Ungraceful aging of nursing home supply
The aging stock of nursing homes is a chief concern among healthcare experts, who have only recently witnessed institutional capital return to the industry after a several-year hiatus. In the top 30 metropolitan markets, the median age of nursing homes is 29 years and almost 33% of skilled nursing properties need upgrades, according to the National Investment Center for the Senior Housing & Care Industries, an organization based in Annapolis, Md., that tracks investment trends in the industry.
For nursing home operators, presenting a modern facility to potential residents is a critical marketing component, especially as a growing number of skilled nursing centers compete for profitable short-term residents in need of physical therapy.
“If you're taking your mom around to different nursing homes for post-surgical care, the quality of care matters a great deal, but so does the physical appearance,” says Michael Monticello, senior vice president of commercial banking for Chicago-based LaSalle Bank. “That type of resident can often make a decision between five different nursing homes in their community.”
As a result, many nursing home operators and owners have renovated their buildings to include rehabilitation centers, private rooms, private baths and other amenities over the last several years. Many are still pursuing renovations to add beds or expand therapy centers.

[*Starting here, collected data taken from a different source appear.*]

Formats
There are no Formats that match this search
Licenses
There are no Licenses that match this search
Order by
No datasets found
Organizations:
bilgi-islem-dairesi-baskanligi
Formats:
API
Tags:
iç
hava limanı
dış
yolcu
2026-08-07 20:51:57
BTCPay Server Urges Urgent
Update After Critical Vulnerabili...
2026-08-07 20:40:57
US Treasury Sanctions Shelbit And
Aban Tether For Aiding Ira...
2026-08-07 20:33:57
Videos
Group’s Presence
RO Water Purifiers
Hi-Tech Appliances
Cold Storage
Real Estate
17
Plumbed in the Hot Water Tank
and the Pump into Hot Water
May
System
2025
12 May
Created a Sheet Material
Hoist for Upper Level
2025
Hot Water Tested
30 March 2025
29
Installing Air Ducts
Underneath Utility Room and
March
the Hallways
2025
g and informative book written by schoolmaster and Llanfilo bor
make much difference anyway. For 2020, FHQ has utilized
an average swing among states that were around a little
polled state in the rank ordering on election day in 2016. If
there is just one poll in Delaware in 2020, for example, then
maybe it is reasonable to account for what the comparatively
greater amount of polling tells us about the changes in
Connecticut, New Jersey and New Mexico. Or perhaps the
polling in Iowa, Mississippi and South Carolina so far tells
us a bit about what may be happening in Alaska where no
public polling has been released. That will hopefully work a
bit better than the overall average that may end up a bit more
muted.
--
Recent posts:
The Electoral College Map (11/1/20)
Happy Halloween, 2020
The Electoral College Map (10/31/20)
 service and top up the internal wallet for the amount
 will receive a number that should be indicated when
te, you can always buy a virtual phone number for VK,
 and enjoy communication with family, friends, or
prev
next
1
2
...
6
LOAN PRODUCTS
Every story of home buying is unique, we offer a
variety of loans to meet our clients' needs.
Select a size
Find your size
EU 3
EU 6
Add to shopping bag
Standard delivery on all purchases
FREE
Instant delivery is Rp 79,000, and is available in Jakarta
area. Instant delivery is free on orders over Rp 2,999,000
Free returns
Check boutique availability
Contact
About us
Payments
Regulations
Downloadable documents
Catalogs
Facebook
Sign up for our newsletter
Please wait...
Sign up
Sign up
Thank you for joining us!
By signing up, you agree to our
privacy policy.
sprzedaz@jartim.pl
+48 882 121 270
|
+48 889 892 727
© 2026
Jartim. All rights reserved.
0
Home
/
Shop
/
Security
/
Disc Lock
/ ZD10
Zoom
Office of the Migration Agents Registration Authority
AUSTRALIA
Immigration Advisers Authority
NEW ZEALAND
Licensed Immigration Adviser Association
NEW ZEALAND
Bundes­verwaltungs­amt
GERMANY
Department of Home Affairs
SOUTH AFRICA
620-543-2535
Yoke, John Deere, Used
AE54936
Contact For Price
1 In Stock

During the second quarter of this year, Toledo, Ohio-based Manor Care spent some $40 million to expand 36 skilled nursing centers — most of which focused on physical rehab space additions — and to build five new skilled nursing homes. In the first quarter, Toledo-based Health Care REIT acquired seven skilled nursing properties totaling 766 beds in Ohio and is conducting a major rehab of all the assets. The total capital committed for the purchase and renovations: $63 million.
Some skilled nursing facilities are simply obsolete, however, and cannot be rehabbed cost-effectively. But a wholesale replacement of such buildings is hardly on the horizon: Many states require nursing homes to acquire a “certificate of need” before any new beds can be added to the existing stock, restricting new development. And some states have placed a moratorium on the issuance of certificates of need.
“The aging stock is a huge and very important issue,” says Arnold Whitman, CEO of Formation Capital. “The overall population is dated and is in need of repair or razing, one or the other.”